Tony believes that it is CI’s versatility that beckons. After all, CI is a good fit in almost every market niche, from the high end to employee-benefits to worksite. CI has enormous appeal to the middle market as well and is an inspired element in bancassurance.
Susan adds to this point that CI is also something of a magic bullet, as it were, where mortgage insurance is concerned. Consider that nearly half of all foreclosures are driven by critical illnesses, while barely 3 percent are attributable to death.
If the truth were told, it is the careful choice of language mandated in the critical illness policy that piques our interest as underwriters. The task of defining what is — and what isn’t — a “heart attack,” which involves melding evolving clinical concepts with what is both practical and feasible in an insurance context, is the kind of challenge that inspires us (and is also quite essential to proper product design).
As Tony articulated in his response to my delving into CI recently, there are no fewer than five important issues to tend to in a successful CI product launch:
- Honing the contractual language (as just referenced)
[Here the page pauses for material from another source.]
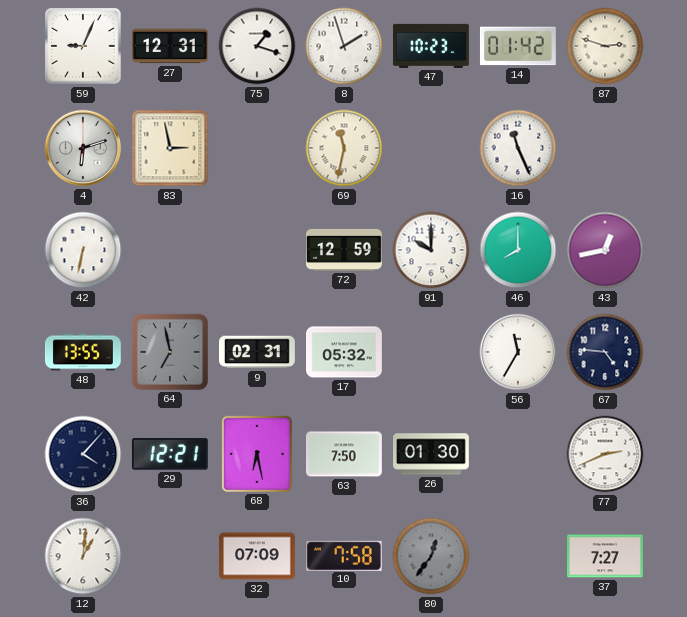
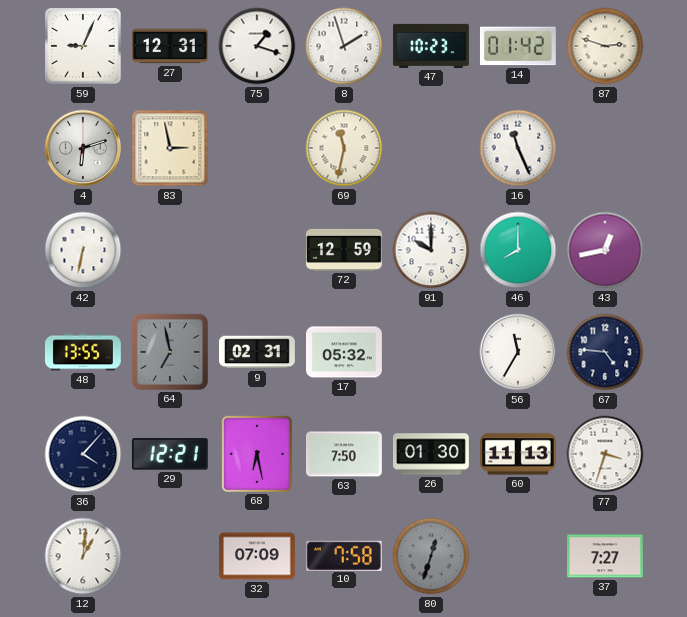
60: none -> 11:13
77: 2:41 -> 3:33
80: 12:36 -> 12:33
- Tailoring your product to your target market
- Setting up capable underwriting and claims resources to support this unique offering
- Providing for marketing and producer training
- Committing to properly managing and thus successfully growing this line of business
Inspired insurers that make this commitment will acquire pole positions in their respective markets. So convinced are we — the Susans, Tonys, and Hanks — of CI’s vast potential that we have already conspired to take numerous initiatives to push the efforts over the top.
Two consecutive and very well-attended Society of Actuaries’ (SOA’s) seminars on CI inspired the SOA to team up with LOMA and LIMRA to host an upcoming Critical Illness Symposium, set to convene September 18 and 19 in New Orleans. Under Susan’s general chairpersonship this first-ever domestic two-track CI conference is certain to draw a large audience and thus further fuel CI awareness.
Last January, visionary Canadian producer Alphonso Franco (Trenton Financial) orchestrated The World Critical Illness Conference in Vancouver. Dr. Marius Barnard, backed up by a strong marketing-oriented multidisciplinary program, treated some 500 delegates from around the world to an inspiring message on the potential for CI insurance here in North America.
Alphonso is already hard at work planning an encore congress this coming January in lovely Victoria, British Columbia. The hope is that an increasing number of Americans will make the trip after having attended the SOA/LOMA/LIMRA Symposium.
These and many other initiatives will focus a well-deserved spotlight on what critical illness insurance can offer us all.
The opportunities here are crystal clear.